Nous avons toujours le même processus, à savoir que si un avocat souhaite travailler avec nous, il pourra d'abord être référencé sur la plateforme pendant trois mois, sans engagement, avant de souscrire un engagement annuel et d'être certain que notre proposition de valeur lui convient. Les avocats s'y retrouvent car ils réussissent souvent à obtenir des dossiers intéressants, qu'ils facturent comme ils le souhaitent.

A.-P. : Avez-vous des profils type de clients qui se dévoilent ?

R.J. : Pour être franc, on est un miroir de la société française, donc il n'y en a pas. Nous ne sommes pas l'assistance juridique des Millennials, des start-ups ou de certains territoires, mais de tout le monde, et ça se ressent. Du retraité de Marcq-en-Baroeul, dans le nord de la France, au jeune intérimaire de Saint-Etienne en passant par le divorcé bordelais, nos clients ont des profils très variés.
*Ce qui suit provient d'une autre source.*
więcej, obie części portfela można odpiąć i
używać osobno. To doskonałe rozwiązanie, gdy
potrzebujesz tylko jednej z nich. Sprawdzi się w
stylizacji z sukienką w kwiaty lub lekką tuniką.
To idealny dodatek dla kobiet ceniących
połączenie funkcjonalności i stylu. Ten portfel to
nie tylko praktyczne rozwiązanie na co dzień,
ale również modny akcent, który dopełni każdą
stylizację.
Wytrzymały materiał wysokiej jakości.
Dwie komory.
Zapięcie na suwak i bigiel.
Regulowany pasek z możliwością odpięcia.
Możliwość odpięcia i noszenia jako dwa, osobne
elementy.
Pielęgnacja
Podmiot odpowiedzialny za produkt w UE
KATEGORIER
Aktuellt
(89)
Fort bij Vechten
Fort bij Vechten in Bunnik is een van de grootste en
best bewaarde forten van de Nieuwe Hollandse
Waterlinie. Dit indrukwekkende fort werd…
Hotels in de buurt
A.-P. : Avez-vous ouvert le dialogue avec le CNB ou noué des partenariats pour promouvoir votre plateforme ?

R.J. : Pas encore. On avance en proposant un service qui doit satisfaire tant les avocats que nos clients. Désormais, forts de convictions plus établies, il y a peut-être des institutions auxquelles on pense avec lesquelles nous pourrions trouver des synergies. Par exemple, des régions où l'accès au droit est très difficile malgré une demande très importante. La banlieue parisienne en est un bon exemple. J'ai grandi à Bobigny, donc la démocratisation du droit est un sujet qui me touche et que je comprends car je l'ai expérimenté.
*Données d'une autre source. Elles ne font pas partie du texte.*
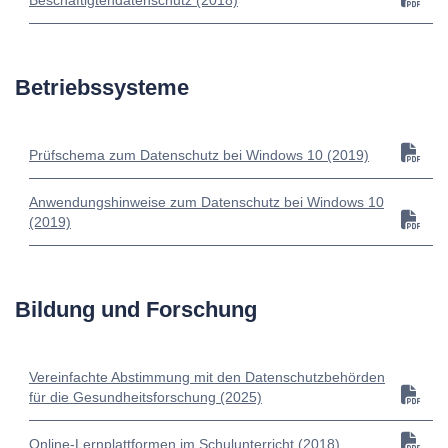
Beschäftigtendatenschutz (2018)
Betriebssysteme
Prüfschema zum Datenschutz bei Windows 10 (2019)
Anwendungshinweise zum Datenschutz bei Windows 10
(2019)
Bildung und Forschung
Vereinfachte Abstimmung mit den Datenschutzbehörden
für die Gesundheitsforschung (2025)
Online-Lernplattformen im Schulunterricht (2018)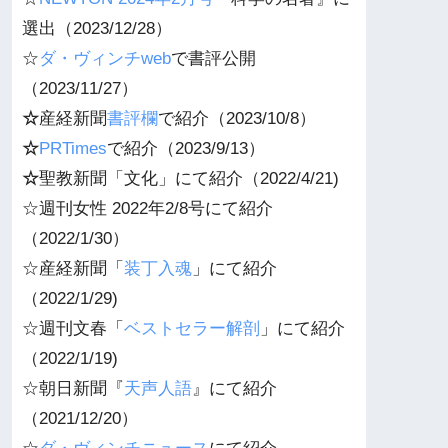
選出（2023/12/28）
☆
ダ・ヴィンチweb
で書評公開
（2023/11/27）
☆
産経新聞
書評欄
で紹介（2023/10/8）
☆
PRTimes
で紹介（2023/9/13）
☆
聖教新聞「文化」にて紹介（2022/4/21)
☆週刊女性 2022年2/8号にて紹介
（2022/1/30）
☆産経新聞「
装丁入魂
」にて紹介
（2022/1/29)
☆週刊
文春
「
ベストセラー解剖
」にて紹介
（2022/1/19)
☆朝日新聞『
天声人語
』にて紹介
（2021/12/20）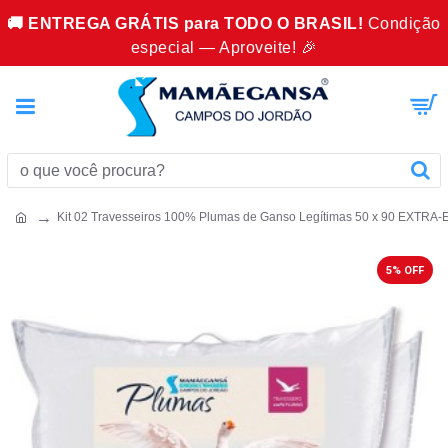
🚚 ENTREGA GRÁTIS para TODO O BRASIL!
Condição
especial — Aproveite! 🎉
Kit 02 Travesseiros 100% Plumas de Ganso Legítimas 50 x 90 EXTRA
5% OFF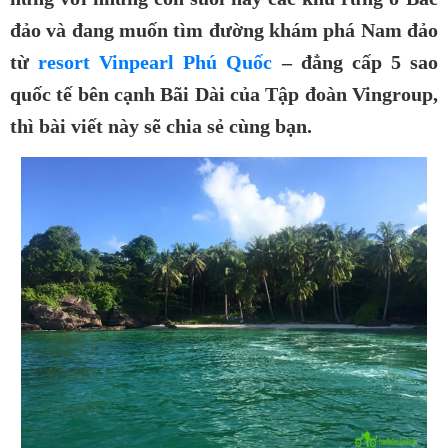
đảo và đang muốn tìm đường khám phá Nam đảo
từ
resort Vinpearl Phú Quốc
– đẳng cấp 5 sao
quốc tế bên cạnh Bãi Dài của Tập đoàn Vingroup,
thì bài viết này sẽ chia sẻ cùng bạn.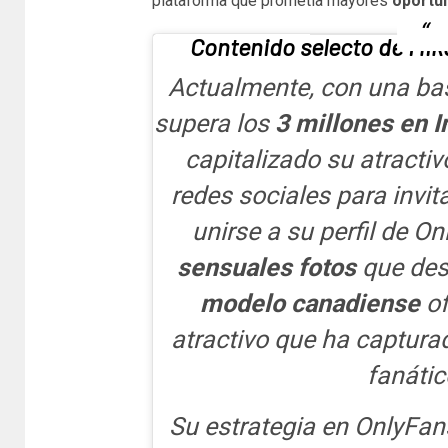
plataforma que prometía mayores
oportu
Contenido selecto de Mik
Actualmente, con una ba
supera los
3 millones en 
capitalizado su atractiv
redes sociales para invit
unirse a su perfil de O
sensuales fotos
que des
modelo canadiense
of
atractivo que ha captura
fanátic
Su estrategia en OnlyFan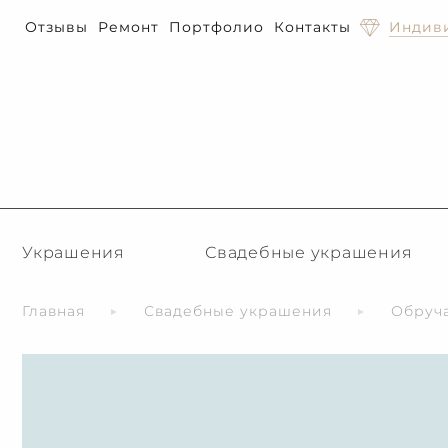
Отзывы
Ремонт
Портфолио
Контакты
Индиви
Украшения
Свадебные украшения
Главная
Свадебные украшения
Обруч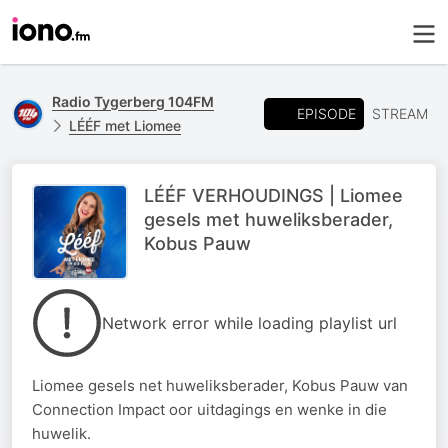
Radio Tygerberg 104FM
EPISODE
STREAM
LÉÉF met Liomee
LÉÉF VERHOUDINGS | Liomee
gesels met huweliksberader,
Kobus Pauw
Network error while loading playlist url
Liomee gesels net huweliksberader, Kobus Pauw van
Connection Impact oor uitdagings en wenke in die
huwelik.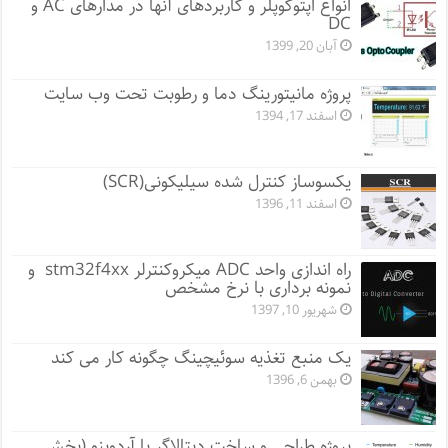
انواع اپتوکوپلر و کاربردهای آنها در مدارهای AC و
DC
آبان 20, 1399
پروژه مانيتورينگ دما و رطوبت تحت وب سایت
اسفند 17, 1394
یکسوساز کنترل شده سیلیکونی(SCR)
اسفند 11, 1396
راه اندازی واحد ADC میکروکنترلر stm32f4xx و
نمونه برداری با نرخ مشخص
شهریور 10, 1397
یک منبع تغذیه سوئیچینگ چگونه کار می کند
بهمن 6, 1396
پروژه طراحی و ساخت دیتالاگر با آردوینو (بخش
A.P. : Participez-vous au mouvement French legaltech lancé l'an dernier au salon Vivatech ?

R.J. : Non, mais nous faisons partie de l'association Legal F qui propose des synergies entre les différents services juridiques de Station F. On se disait justement que ça valait le coup de mutualiser les efforts pour que, dans un endroit donné, le droit soit facilement identifiable. D'autant plus que Station F est un lieu où entrepreneurs et employés ont des besoins juridiques en tout genre. On fait des office hour là-bas avec des avocats partenaires qui viennent conseiller les startupers gratuitement.

A.P. : Avez-vous pu embaucher ? Votre legaltech évolue-t-elle comme vous le souhaitez ?

R.J. : Totalement, ça va dans le bon sens, on est très satisfait. En plus, le fait que Facebook nous ait sélectionné pour le Centre international de ressources pour lutter contre le coronavirus (Covid-19) est une confirmation de l'utilité de ce type de services juridiques, notamment dans une période incertaine comme aujourd'hui. Pour l'instant, nous avons toujours l'équipe d'origine, composée de six personnes en fixe, et on tourne autour d'une dizaine avec quelques collaborateurs intérimaires.